● **抜粋本文**:
· · · · ·

7枚目のシングル「zOne」をリリースした高野洸さん。10月からは5周年YEAR突入を記念したLIVEツアー『高野洸 5th Anniversary Live Tour「mile」-1st mile-』の開催も決定しています。舞台、ドラマだけでなく、アーティストとしても成長著しい彼がこのシングルで見せた新境地と、LIVEツアーに向けた意気込みについて語ってもらいました!
新曲「zOne」の作詞イメージ、きっかけは意外にも……!?
──お久しぶりです! 最近はどう過ごしてましたか?
高野 昨年、2ndアルバム『2LDK』をリリースしてから舞台を2本ぐらいやりました。特に長かったのが舞台『キングダム』で、稽古も含めると半年ぐらい作品に携わってましたね。ロングランだったので終わった時の達成感はすごかったです。実は、今回のシングルは制作を始めてから1年弱くらい経ってるんですよ。曲を集めだしたのが去年の秋ぐらいだったので、時間をかけて作ったという感じですね。その間に舞台『キングダム』やドラマ「美しい彼」、「明日、私は誰かのカノジョ」もあったし、合間にアーティスト活動もやってましたけど、時間が足りないかもということでだいぶ早めに作り出したのがこのシングルなんです。焦って作りたくなかったから(制作のための)時間がほしいと予め伝えて、時間を確保して制作して、リリースはいろんなことが一段落した段階で、ということで6月になりました。
──今回、「zOne」の歌詞を高野さんが書かれてますよね。作詞に取り掛かったのはいつくらいからなんですか?
高野 作詞は去年の11月ぐらいから始めました。ただ、その時はまだまだリリースまで時間があったので、ゆっくり作ろうと思ってはいたんですけど、なかなか進まず(笑)。12月に入ったくらいには書き終えてましたけど、舞台『キングダム』に向けて原作漫画を読んでいたところだったので、インスピレーションは受けていますね。
──前作に比べると今回の3曲はかなり大人というか、イメージが大きく変わった感じを受けたんですけど、何かきっかけはありましたか?

· · · · ·

● **指示と要件**: 高野洸さんのインタビュー記事から、「高野 昨年、2ndアルバム『」で始まり「レーションは受けていますね。」までの部分を一字一句変えずに返してください。

● **データ抜粋**:
· · · · ·

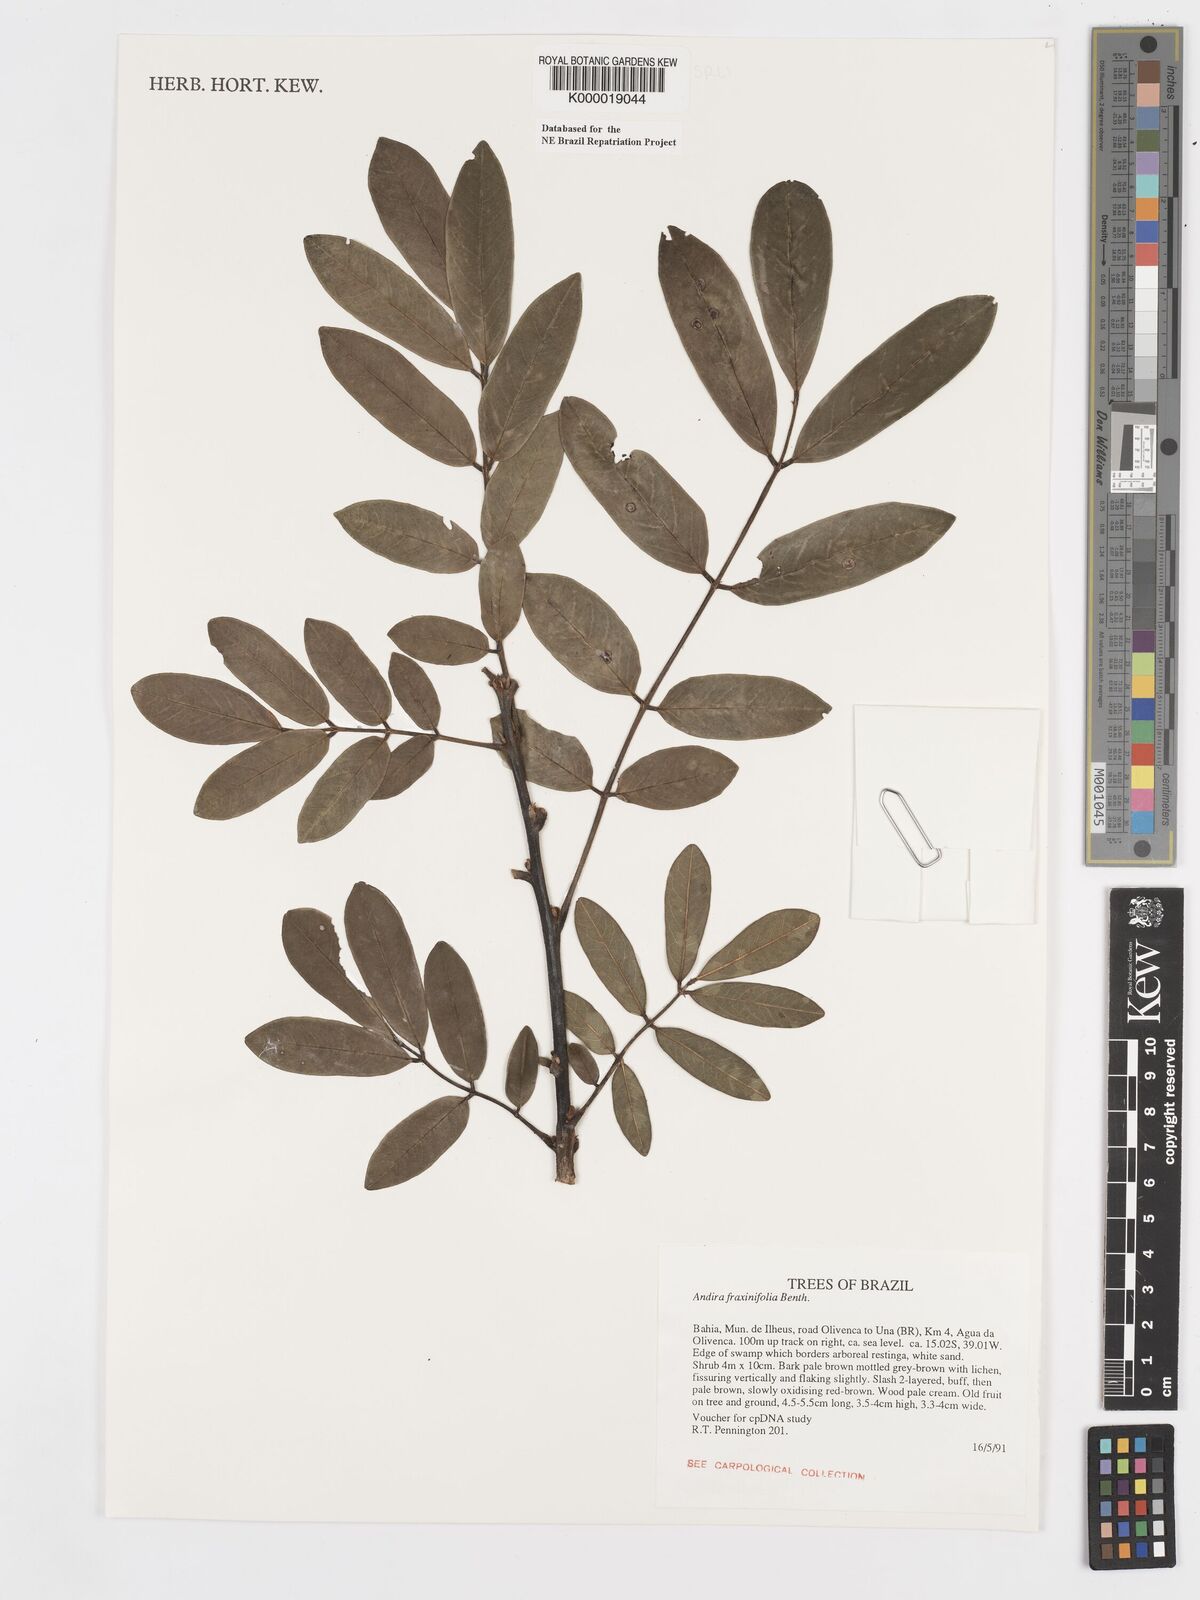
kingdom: Plantae
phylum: Tracheophyta
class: Magnoliopsida
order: Fabales
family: Fabaceae
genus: Andira
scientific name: Andira fraxinifolia
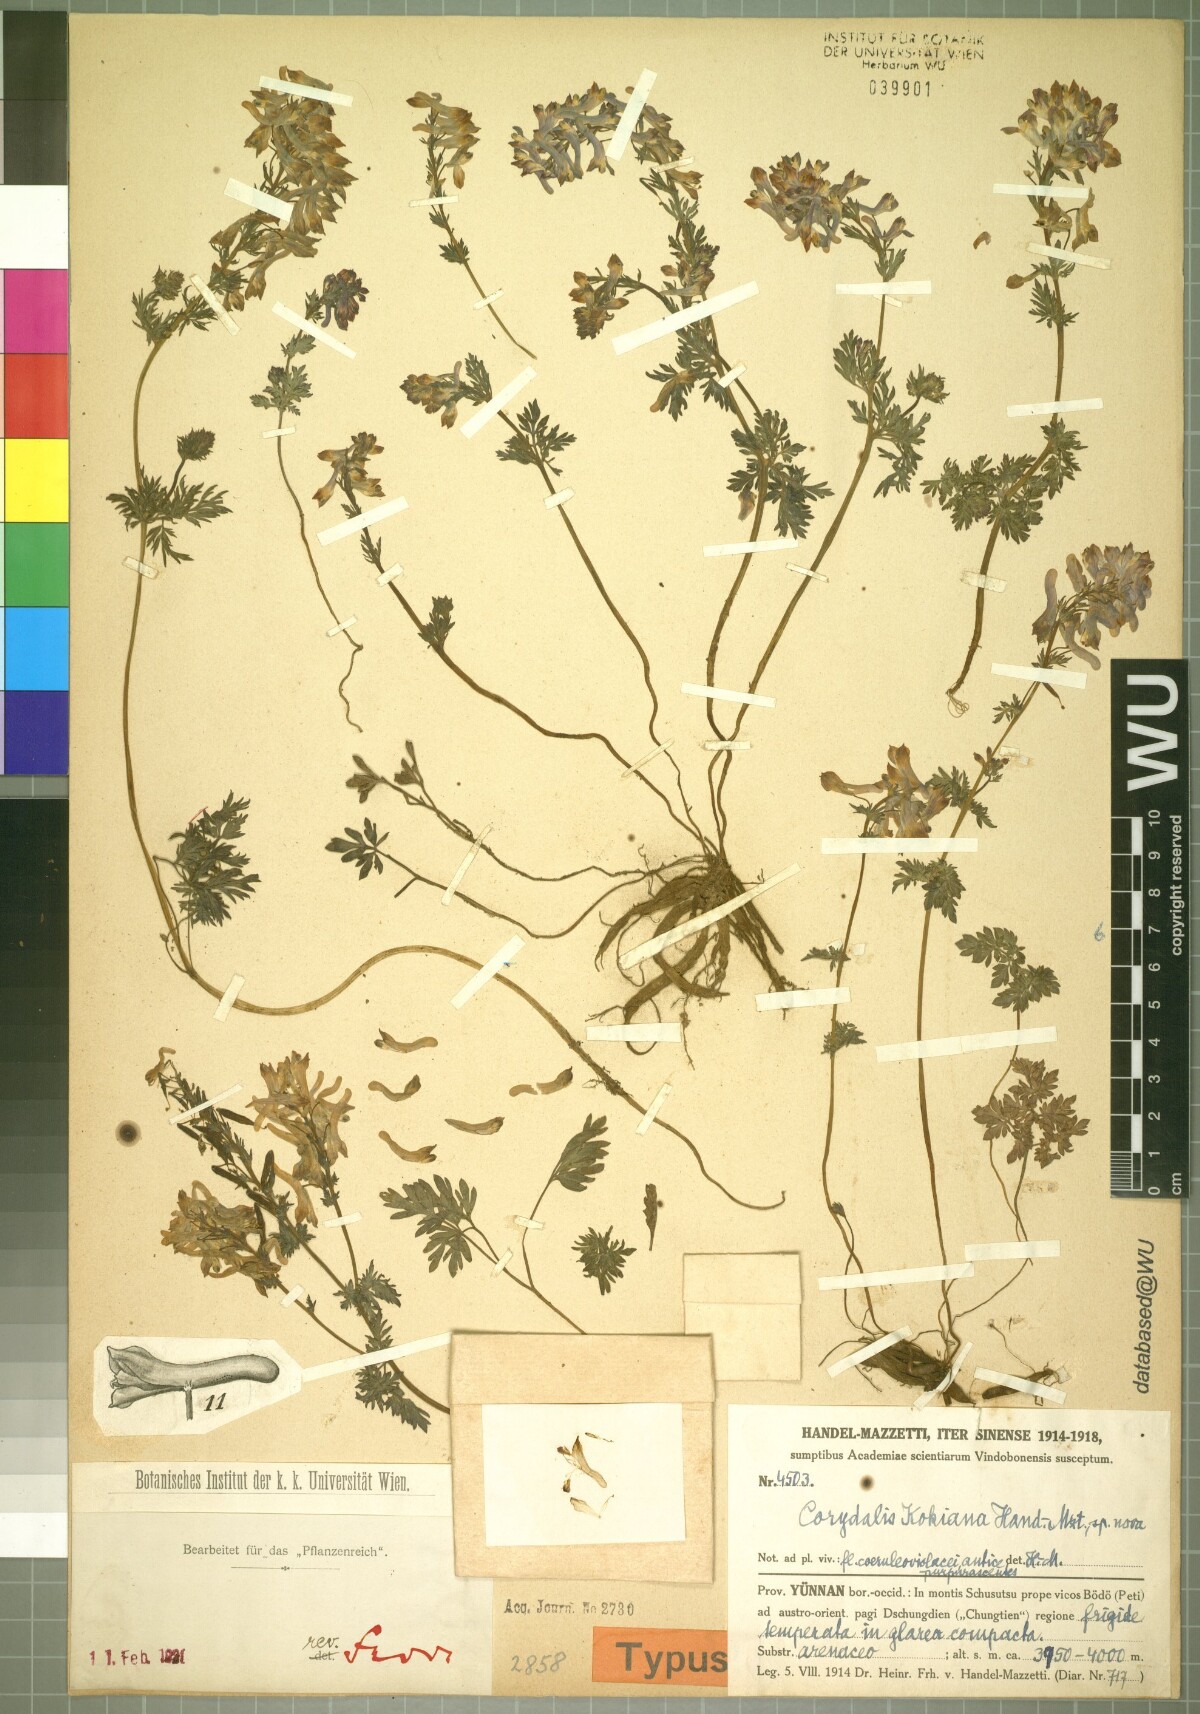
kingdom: Plantae
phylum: Tracheophyta
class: Magnoliopsida
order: Ranunculales
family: Papaveraceae
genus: Corydalis
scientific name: Corydalis kokiana
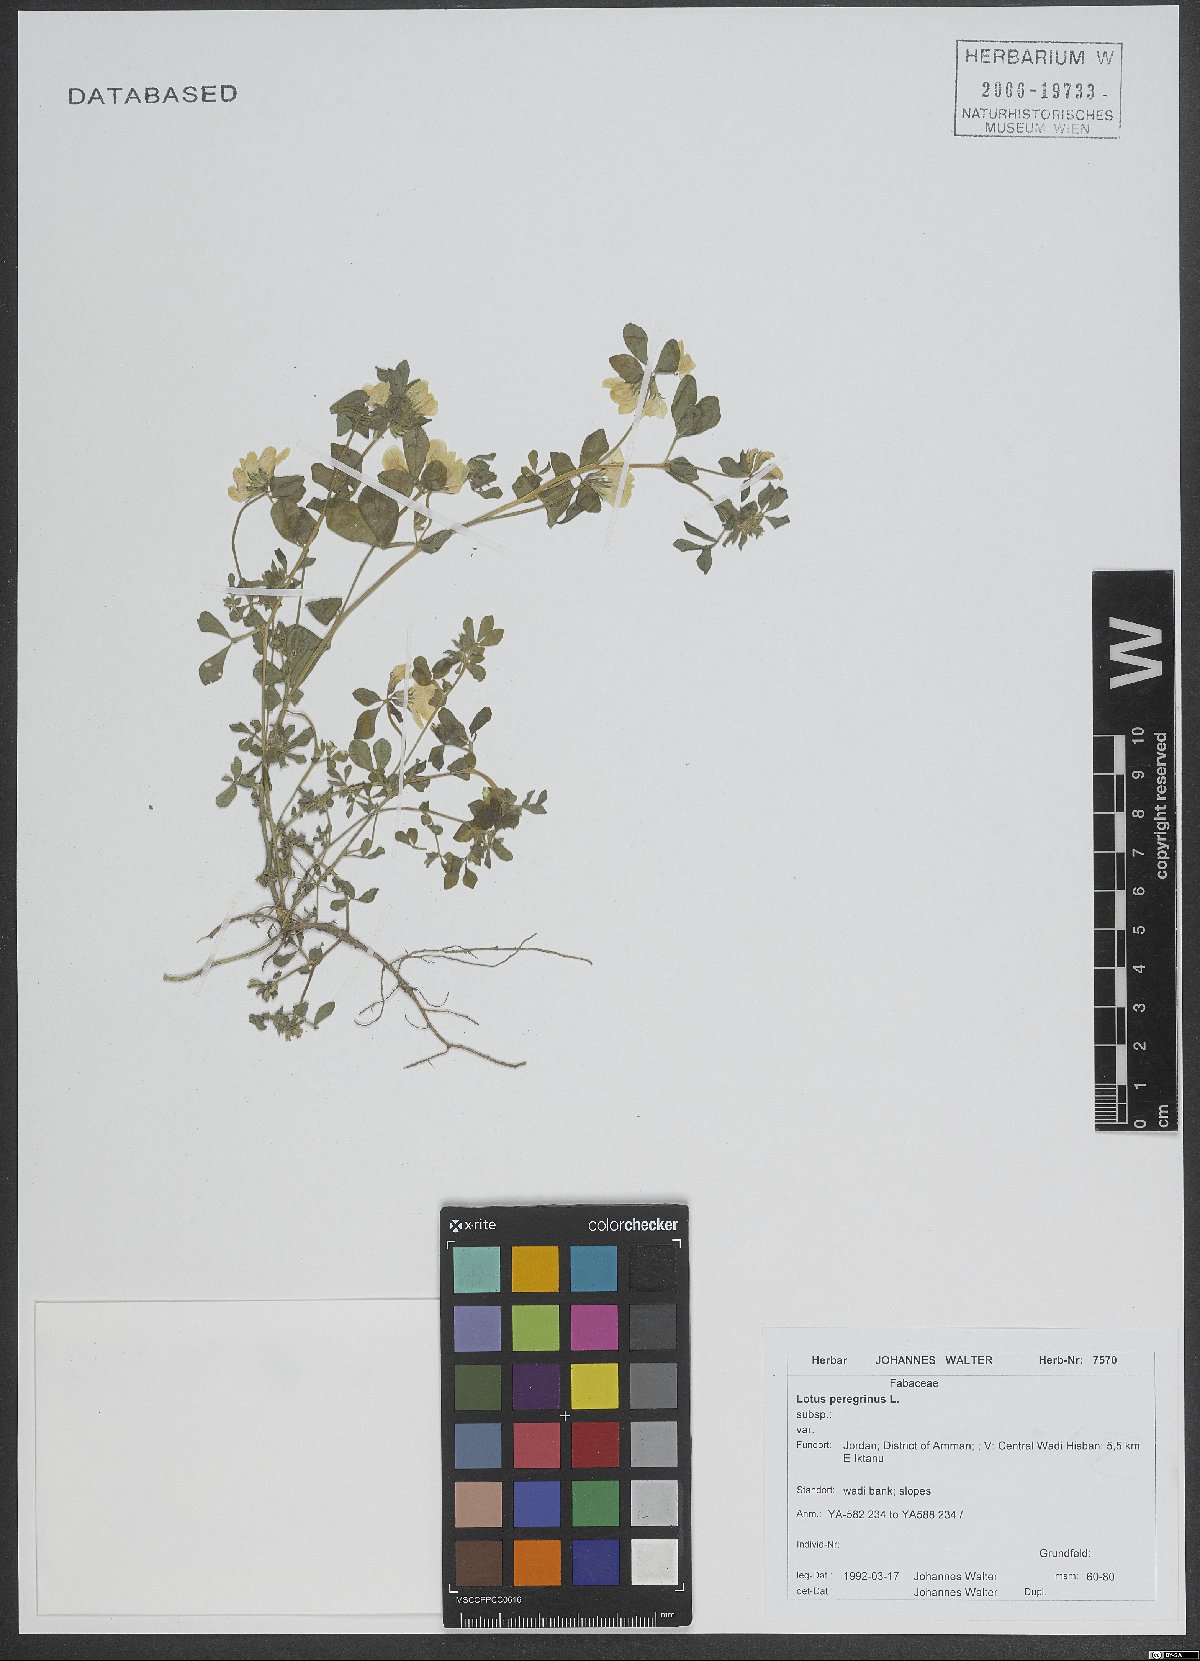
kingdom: Plantae
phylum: Tracheophyta
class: Magnoliopsida
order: Fabales
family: Fabaceae
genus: Lotus
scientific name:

· · · · ·

● **回答全文**:
高野 昨年、2ndアルバム『2LDK』をリリースしてから舞台を2本ぐらいやりました。特に長かったのが舞台『キングダム』で、稽古も含めると半年ぐらい作品に携わってましたね。ロングランだったので終わった時の達成感はすごかったです。実は、今回のシングルは制作を始めてから1年弱くらい経ってるんですよ。曲を集めだしたのが去年の秋ぐらいだったので、時間をかけて作ったという感じですね。その間に舞台『キングダム』やドラマ「美しい彼」、「明日、私は誰かのカノジョ」もあったし、合間にアーティスト活動もやってましたけど、時間が足りないかもということでだいぶ早めに作り出したのがこのシングルなんです。焦って作りたくなかったから(制作のための)時間がほしいと予め伝えて、時間を確保して制作して、リリースはいろんなことが一段落した段階で、ということで6月になりました。
──今回、「zOne」の歌詞を高野さんが書かれてますよね。作詞に取り掛かったのはいつくらいからなんですか?
高野 作詞は去年の11月ぐらいから始めました。ただ、その時はまだまだリリースまで時間があったので、ゆっくり作ろうと思ってはいたんですけど、なかなか進まず(笑)。12月に入ったくらいには書き終えてましたけど、舞台『キングダム』に向けて原作漫画を読んでいたところだったので、インスピレーションは受けていますね。